4. Globale Risiken erfordern kollektive Antworten. 

Corona zeigt, dass individuelle Maßnahmen globalen Umwelt- und Gesundheitsrisiken wenig entgegensetzen können. Es hilft zwar, wenn sich Individuen die Hände waschen. So allein lässt sich aber keine Pandemie abwenden – nicht wenn alle weiterhin zur Schule oder Arbeit müssen. Globale Risiken erfordern kollektives, koordiniertes Handeln. Um das in die Wege zu leiten müssen unsere gemeinsamen Institutionen – Vereine, Unternehmen und natürlich der Staat – zuallererst agieren, um sicherzustellen, dass alle mitziehen. Das gilt für Corona wie auch fürs Klima. Was bringt es, wenn die, die es sich leisten können, Elektroautos fahren, während die anderen auf ihre Benziner angewiesen bleiben? Was bringt es, wenn die, die grün gesinnt sind, nachhaltig leben, während die anderen unser kollektiv-verbleibendes CO2-Budget rasant verheizen? Leider sind wir es nicht gewohnt, unser Handeln auf Gemeinwohl auszurichten. Unser Wirtschaftssystem verlangt, dass wir uns als Konkurrenten oder Konsumenten verstehen – als homo economicus. Was Corona uns jetzt veranschaulicht ist, dass individuelle Nutzenmaximierer in Krisenzeiten bestenfalls der Klopapier-Industrie zugutekommen.

5. Unsere Verwundbarkeit wächst und ist ungleich verteilt. Ein BGE würde Abhilfe schaffen.

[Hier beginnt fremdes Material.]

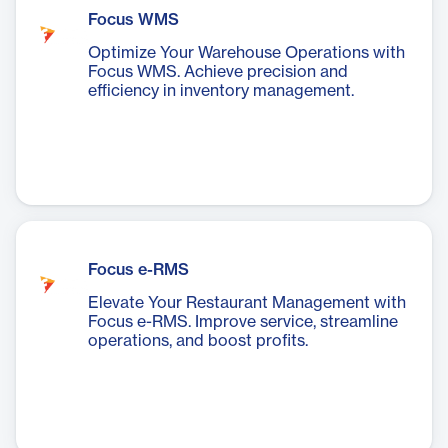
Focus WMS
Optimize Your Warehouse Operations with
Focus WMS. Achieve precision and
efficiency in inventory management.
Focus e-RMS
Elevate Your Restaurant Management with
Focus e-RMS. Improve service, streamline
operations, and boost profits.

Seit Corona ist uns bewusster, wie verwundbar wir auch in unserem reichen und verwöhnten Zipfel der Welt sind. Extremereignisse wie Corona vermehren sich im Zuge globaler Erwärmung. Das birgt Risiken für Gesundheit, Nahrungsmittelsicherheit, Wetter und vieles mehr. Christiana Figueres, ehemalige Generalsekretärin der Klimarahmenkonvention der Vereinten Nationen (UNFCCC), warnt zum Beispiel, dass wir vermehrte Krankheitsausbrüche erwarten müssen. Das gilt besonders, wenn wir Klimaziele weiter in die Zukunft verschieben. Ebenso lernen wir, dass Extremereignisse nicht alle gleich treffen. Corona trifft ältere Mitbürger schlimmer als jüngere. Quarantänemaßnahmen treffen den Mittelstand und Selbständige anders als Großunternehmen und Angestellte. Einkommenseinbußen treffen Eigentümer anders als Mieter. Ein bedingungsloses Grundeinkommen (BGE) könnte letztere Probleme mildern. Darüber hinaus hilft es dabei, grüne Wachstumsmythen hinter uns zu lassen und endlich eine effektive postwachstums-orientierte Klimapolitik in die Wege zu leiten. In Zeiten globaler Risiken brauchen wir eine Politik, die es versteht, Vermeidbares wirksam abzuwenden und Unvermeidbares gerecht zu verteilen.